The UAE also justified its actions by citing Islamic precedents, among them the Treaty of Hudaybiyyah by the Prophet Muhammad with idolaters in Mecca in 628. Bin Bayyah noted that "the Islamic sharia abounds in many examples of such cases of reconciliations and peacemaking in accordance with the public good and circumstances." Just as the opponents of the agreement quoted Qur’an verses, its supporters rely on alternative verses showing Islam's preference for peace, such as, "if they are inclined to peace, make peace with them" (Qur’an 8:61). Dr. Mohammed Matar Salem al-Kaabi, chairman of the UAE General Authority of Islamic Affairs and Endowments, stated that the agreement with Israel was consistent with the principles of Islam, which uphold cooperation between people of all religions, and with the Document on Human Fraternity. He added that the agreement helps reinforce the UAE's international image as a country that champions views of peace and tolerance.
In addition to Islamist attacks, the UAE also faces protests by the Palestinian Authority. Ramallah regards the suspension of Israeli annexation as inadequate compensation for Abu Dhabi's deviation from the Arab Peace Initiative, which made normalization contingent on a settlement with the Palestinians based on the 1967 lines. Jerusalem Mufti Muhammad Hussein ruled that pilgrims from the UAE would not be allowed to pray in the al-Aqsa Mosque. Mahmoud al-Habbash, Supreme PA Qadi and Abu Mazen's advisor on religious affairs, added that any non-Palestinian Muslim coming to pray in the Mosque on the basis of the normalization accord between Israel and UAE was "unwanted in the PA." The PA fears that such visits will help Israel consolidate its image as a country that allows religious freedom, and strengthen its hold on the holy places. The PA's siding with the Islamist axis and against the axis of pragmatic countries, with which it is associated, highlights Ramallah's regional isolation resulting from the agreement and the difficult watershed it approaches.
In response to the Palestinian criticism, Egypt came to the aid of its Emirati ally. Dr. Abbas Shoman, former Secretary-General of the al-Azhar Council of Senior Scholars, denounced the ban on visits by UAE citizens to al-Aqsa, and stated that he knew of no precedent in Islamic law preventing a person, group, or people to pray at any mosque whatsoever because of the political stance of a native country. Shoman wondered why the Palestinians did not bar citizens from Turkey and Qatar from praying in al-Aqsa when their countries had conducted normal relations with Israel for many years in economic and even military matters.

Supplied entries –
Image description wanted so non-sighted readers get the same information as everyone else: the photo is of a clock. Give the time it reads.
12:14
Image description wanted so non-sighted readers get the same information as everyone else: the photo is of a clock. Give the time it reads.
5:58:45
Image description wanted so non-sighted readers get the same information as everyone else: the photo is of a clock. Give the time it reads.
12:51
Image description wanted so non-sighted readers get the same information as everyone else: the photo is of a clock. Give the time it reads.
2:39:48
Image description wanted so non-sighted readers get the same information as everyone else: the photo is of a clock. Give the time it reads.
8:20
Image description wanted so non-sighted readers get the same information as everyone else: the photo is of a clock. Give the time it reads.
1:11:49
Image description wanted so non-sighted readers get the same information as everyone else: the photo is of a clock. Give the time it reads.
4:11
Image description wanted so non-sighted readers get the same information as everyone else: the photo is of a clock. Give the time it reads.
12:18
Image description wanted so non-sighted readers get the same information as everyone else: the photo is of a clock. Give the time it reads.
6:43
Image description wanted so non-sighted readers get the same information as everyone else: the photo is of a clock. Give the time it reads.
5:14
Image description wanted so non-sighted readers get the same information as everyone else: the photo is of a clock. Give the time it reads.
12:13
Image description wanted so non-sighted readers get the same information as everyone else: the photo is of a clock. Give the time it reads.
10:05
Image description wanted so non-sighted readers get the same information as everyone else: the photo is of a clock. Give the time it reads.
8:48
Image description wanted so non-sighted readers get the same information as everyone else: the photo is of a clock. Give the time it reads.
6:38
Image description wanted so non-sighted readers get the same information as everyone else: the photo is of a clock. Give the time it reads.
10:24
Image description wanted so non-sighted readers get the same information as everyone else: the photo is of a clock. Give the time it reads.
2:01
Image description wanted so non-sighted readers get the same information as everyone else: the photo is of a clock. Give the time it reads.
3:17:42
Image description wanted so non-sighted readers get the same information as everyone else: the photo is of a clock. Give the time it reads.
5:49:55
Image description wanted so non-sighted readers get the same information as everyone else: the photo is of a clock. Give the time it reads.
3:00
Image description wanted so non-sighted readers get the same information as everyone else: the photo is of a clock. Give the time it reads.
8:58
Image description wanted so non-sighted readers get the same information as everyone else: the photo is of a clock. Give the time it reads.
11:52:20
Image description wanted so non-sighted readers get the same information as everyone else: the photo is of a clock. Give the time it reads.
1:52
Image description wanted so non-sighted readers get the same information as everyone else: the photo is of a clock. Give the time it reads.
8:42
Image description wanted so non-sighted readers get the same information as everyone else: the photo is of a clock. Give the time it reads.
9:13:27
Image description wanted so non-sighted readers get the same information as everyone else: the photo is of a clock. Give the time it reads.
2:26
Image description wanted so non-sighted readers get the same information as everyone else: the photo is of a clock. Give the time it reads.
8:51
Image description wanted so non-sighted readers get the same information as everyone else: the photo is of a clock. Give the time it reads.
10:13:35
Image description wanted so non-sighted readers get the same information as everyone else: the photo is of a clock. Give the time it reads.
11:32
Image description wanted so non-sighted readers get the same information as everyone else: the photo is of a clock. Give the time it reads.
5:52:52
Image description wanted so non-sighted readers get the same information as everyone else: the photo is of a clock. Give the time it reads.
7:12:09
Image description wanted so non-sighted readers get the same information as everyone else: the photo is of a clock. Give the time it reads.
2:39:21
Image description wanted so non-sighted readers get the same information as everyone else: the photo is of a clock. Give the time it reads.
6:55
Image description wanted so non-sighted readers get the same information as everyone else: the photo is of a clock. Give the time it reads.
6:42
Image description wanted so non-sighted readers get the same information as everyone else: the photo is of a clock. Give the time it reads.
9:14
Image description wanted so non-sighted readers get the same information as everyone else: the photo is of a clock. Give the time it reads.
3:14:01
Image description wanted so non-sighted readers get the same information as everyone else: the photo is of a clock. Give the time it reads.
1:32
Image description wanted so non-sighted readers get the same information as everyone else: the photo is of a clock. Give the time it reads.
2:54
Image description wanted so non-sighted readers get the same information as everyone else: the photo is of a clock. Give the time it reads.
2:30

Problem to solve –
Answer these from the text on the UAE–Israel agreement:
(a) Which treaty did the UAE cite as an Islamic precedent, and in what year was it made?
(b) Who ruled that pilgrims from the UAE would not be allowed to pray in the al-Aqsa Mosque?
(c) Citizens of which two countries did Shoman say the Palestinians had not barred from praying in al-Aqsa?
The records are not used for anything here.

Worked answer –
(a) The Treaty of Hudaybiyyah, made in 628.
(b) Jerusalem Mufti Muhammad Hussein.
(c) Turkey and Qatar.